It being a cup game I found myself in the Johnny Haynes stand yesterday for the F.A Cup quarter final against Spurs. I'd thought when booking the tickets it would be good to be closer to the action. We'd been in the Riverside for the Shakhtar match and enjoyed the change of scene. The old Stevenage Road stand is shallower and really we were too low to have a great view of the action, that combined with my own sense of foreboding and a tight and, at times, scrappy affair led to an uncomfortable 90 minutes. In fact I can't remember enjoying a game that we've not lost less. As the last few minutes ticked away I could visualise both the elation of a goal for us and the gut wrenching disappointment of a goal for Spurs.

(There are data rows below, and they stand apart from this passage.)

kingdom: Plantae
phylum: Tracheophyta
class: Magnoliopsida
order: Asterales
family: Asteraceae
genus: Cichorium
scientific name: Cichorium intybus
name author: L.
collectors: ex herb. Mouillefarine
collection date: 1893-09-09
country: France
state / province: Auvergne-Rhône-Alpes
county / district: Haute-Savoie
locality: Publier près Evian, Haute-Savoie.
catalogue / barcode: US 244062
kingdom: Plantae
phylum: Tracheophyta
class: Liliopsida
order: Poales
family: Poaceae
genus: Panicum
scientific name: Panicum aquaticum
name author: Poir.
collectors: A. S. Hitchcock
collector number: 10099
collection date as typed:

During the week my Mini had reached the unusual landmark of 66,666.6 miles, something that I noticed approaching by chance and managed to capture on camera. Note to any Police officers reading this, I had pulled over and safely parked the car before taking the shot. It did take a bit of doing though to find somewhere suitable at the right moment. This felt like it might be an omen of some kind. You'll probably realise by now I'm quite superstitious.
The first half seemed to be all Spurs. They're no Shakthar Donestk, but they made more use of the ball going forward. Fulham struggled to find any rhythm but remained stoically organised and limited Tottenham to a weak header from Peter Crouch and a Kranjar shot from the edge of the box. Crouch, who was all elbows and whinging, may well have risen to my top five most disliked players in the premier league.
The second half was much better, as Fulham attacked with more purpose and the game opened up a little. We really missed the guile of Danny Murphy in midfield. Jonathan Greening can be a tidy player but I could count the number of forward passes he made on one hand and none of them had the direction or purpose that Murphy might have achieved. Our forward play therefore tended to be a bit repetitive and lacked any real drive or speed of thought. Too many times we'd break down the wing but then slow down the play until we had few options available or simply gave the ball away. I felt yesterday was an occasion when switching the wingers might have shaken things up a bit. Duff and Davies (though to be honest the Welsh wonder had a poor game) bombing down the wing and slinging a cross into the box might have created something our patient build up could not. Though, I guess, that's not really us.
Credit goes to Dickson who had a fine game in the middle and also Chris Baird who seemed to see a lot of the ball. On a positive note we're still in the hat and will at least know who we might face by the time of the replay. The initiative is definitely with Tottenham now but we've got nothing to lose. Maybe Murphy will be back and we'll have one more massive performance in us.